Cette édition des César 2024 était historique pour le mouvement #MeToo du cinéma français. Très attendue, l’actrice Judith Godrèche a marqué la cérémonie d’un puissant et courageux discours. Elle y dénonce notamment le silence assourdissant de l’industrie du cinéma.
Présidente des César 2024, Valérie Lemercier a donné le ton dès le début en saluant celles et ceux qui parlent. Juste avant de déclarer ouverte la 49e cérémonie des César, elle annonce : « Je ne quitterai pas ce plateau sans louer celles et ceux qui font bouger les us et coutumes d’un très vieux monde où les corps des uns étaient implicitement à la disposition des corps des autres ».
Avec les récentes déclarations et prises de paroles, le #MeToo du cinéma français est en route et rien ne semble pouvoir l’arrêter. Elles sont nombreuses à ne plus vouloir se taire et à dénoncer les violences subies. Un #MeTooGarçons a même été lancé ces derniers jours par l’acteur Aurélien Wiik. Celui-ci révèle avoir été victime d’agressions sexuelles dans sont enfance, notamment de la part de son agent. Le hashtag est une invitation à aussi libérer la parole des hommes.
########################################
#### [CONSIGNES]
1. D'après l'article sur les César 2024, qui a lancé le hashtag #MeTooGarçons ?
2. Rédigez, s'il vous plaît, la suite de l'article sur les César 2024, à partir de sa dernière phrase.
Les lignes proviennent d'une autre source que l'article.
########################################
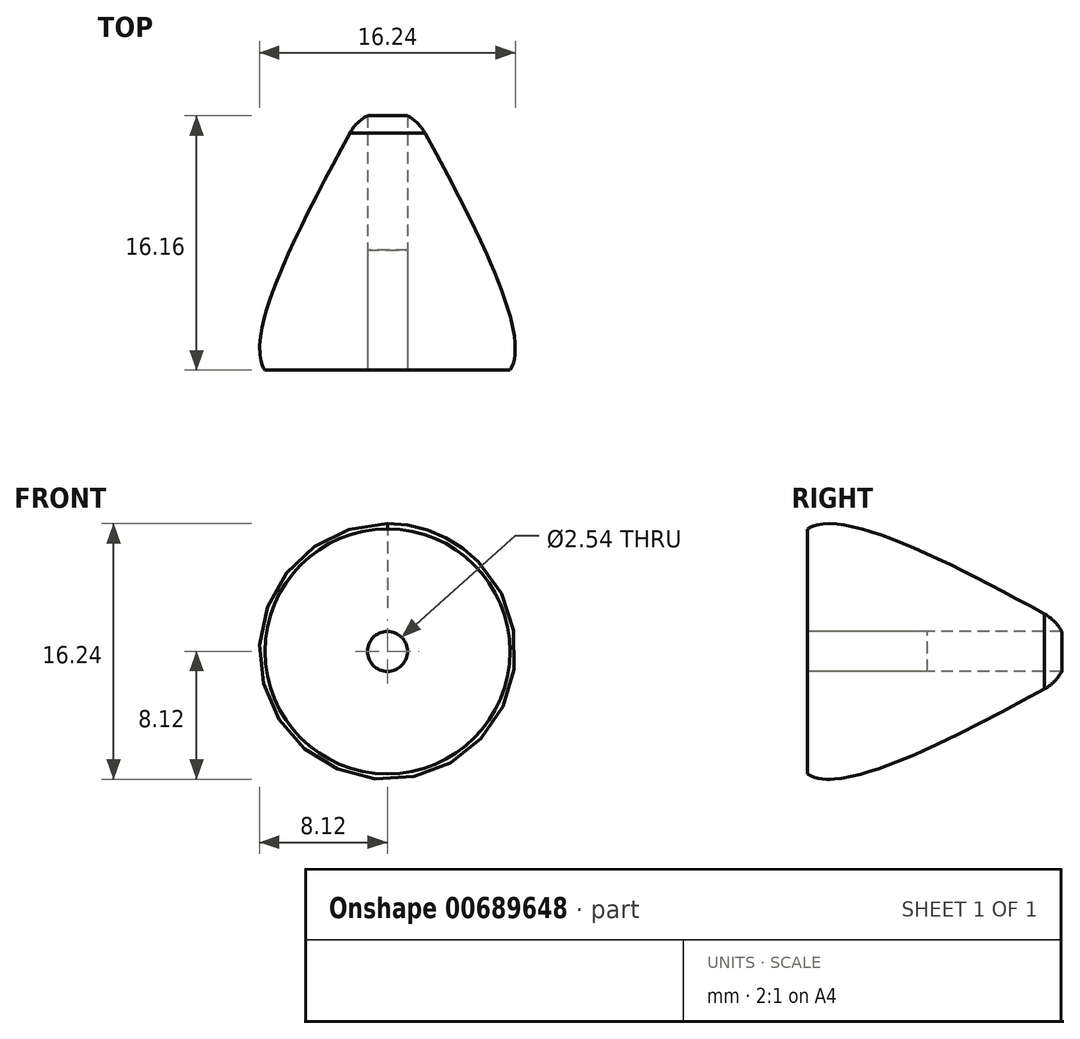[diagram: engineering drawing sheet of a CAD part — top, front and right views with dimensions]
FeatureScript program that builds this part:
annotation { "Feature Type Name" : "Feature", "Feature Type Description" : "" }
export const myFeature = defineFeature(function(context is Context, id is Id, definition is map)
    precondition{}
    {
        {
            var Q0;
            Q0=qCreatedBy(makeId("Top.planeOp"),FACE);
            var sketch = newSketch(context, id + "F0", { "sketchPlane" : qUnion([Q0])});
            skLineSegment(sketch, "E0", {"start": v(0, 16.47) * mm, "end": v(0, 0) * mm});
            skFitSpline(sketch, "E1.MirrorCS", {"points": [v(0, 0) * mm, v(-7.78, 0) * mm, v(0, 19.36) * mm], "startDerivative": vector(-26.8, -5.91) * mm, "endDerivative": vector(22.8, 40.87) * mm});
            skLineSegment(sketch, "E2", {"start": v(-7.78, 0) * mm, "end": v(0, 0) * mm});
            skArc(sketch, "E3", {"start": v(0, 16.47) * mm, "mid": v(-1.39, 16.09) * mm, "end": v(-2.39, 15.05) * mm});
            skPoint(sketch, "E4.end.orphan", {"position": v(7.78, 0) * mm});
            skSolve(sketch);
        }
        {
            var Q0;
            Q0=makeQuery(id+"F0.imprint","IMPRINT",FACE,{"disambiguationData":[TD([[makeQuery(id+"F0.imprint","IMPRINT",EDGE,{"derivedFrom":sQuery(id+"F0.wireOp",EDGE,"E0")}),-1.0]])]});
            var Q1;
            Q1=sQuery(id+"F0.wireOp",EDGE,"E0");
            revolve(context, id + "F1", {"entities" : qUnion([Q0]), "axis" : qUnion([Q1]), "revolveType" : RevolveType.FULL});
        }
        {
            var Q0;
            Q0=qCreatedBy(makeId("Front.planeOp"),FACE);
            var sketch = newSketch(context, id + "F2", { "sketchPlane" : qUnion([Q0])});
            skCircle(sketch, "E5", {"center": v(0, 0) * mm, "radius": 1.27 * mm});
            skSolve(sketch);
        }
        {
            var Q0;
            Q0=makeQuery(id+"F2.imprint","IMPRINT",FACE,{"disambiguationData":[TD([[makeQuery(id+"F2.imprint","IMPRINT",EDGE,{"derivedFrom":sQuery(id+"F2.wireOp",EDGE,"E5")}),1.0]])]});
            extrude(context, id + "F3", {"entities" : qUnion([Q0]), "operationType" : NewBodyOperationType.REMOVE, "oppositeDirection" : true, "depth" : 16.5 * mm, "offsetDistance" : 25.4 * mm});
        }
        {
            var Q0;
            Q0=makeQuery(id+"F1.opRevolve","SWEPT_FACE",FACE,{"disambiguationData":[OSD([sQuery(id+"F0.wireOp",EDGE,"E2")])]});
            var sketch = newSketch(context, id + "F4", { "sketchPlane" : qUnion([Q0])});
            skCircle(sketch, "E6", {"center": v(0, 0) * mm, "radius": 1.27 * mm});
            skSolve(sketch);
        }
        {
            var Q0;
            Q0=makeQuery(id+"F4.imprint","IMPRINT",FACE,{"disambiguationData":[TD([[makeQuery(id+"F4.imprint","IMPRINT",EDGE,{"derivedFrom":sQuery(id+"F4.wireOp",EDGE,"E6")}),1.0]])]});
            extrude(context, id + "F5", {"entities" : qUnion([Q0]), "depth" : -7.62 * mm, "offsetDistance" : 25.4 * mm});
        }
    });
########################################
#### [RÉPONSES]
1. L'acteur Aurélien Wiik.

2.
Cette cérémonie des César était donc une soirée attendue, avec l’espoir d’entendre d’autres voix s’élever pour dire « Stop aux violences sexistes et sexuelles ! ». Il y a à peine quelques semaines, en Espagne, le « ¡Se acabó! » (trad. C’est fini !) a quant à lui fortement résonné et marqué la cérémonie des Goya (Lire : VIOLENCES SEXUELLES : LE CINÉMA ESPAGNOL DU CÔTÉ DES VICTIMES).
Le discours engagé de Judith Godrèche
On en espérait autant en France. En cela, le discours de Judith Godrèche restera un moment fort et historique du cinéma français. Dès l’annonce de sa présence aux César 2024, celle qui a porté plainte pour viol et violences sexuelles contre les réalisateurs Benoît Jacquot et Jacques Doillon (à écouter ici) était très attendue. Devenue le visage du #MeeToo du cinéma français, Judith Godrèche a délivré pendant presque 7 minutes un discours aussi puissant que poignant, largement ovationné par l’assemblée de l’Olympia.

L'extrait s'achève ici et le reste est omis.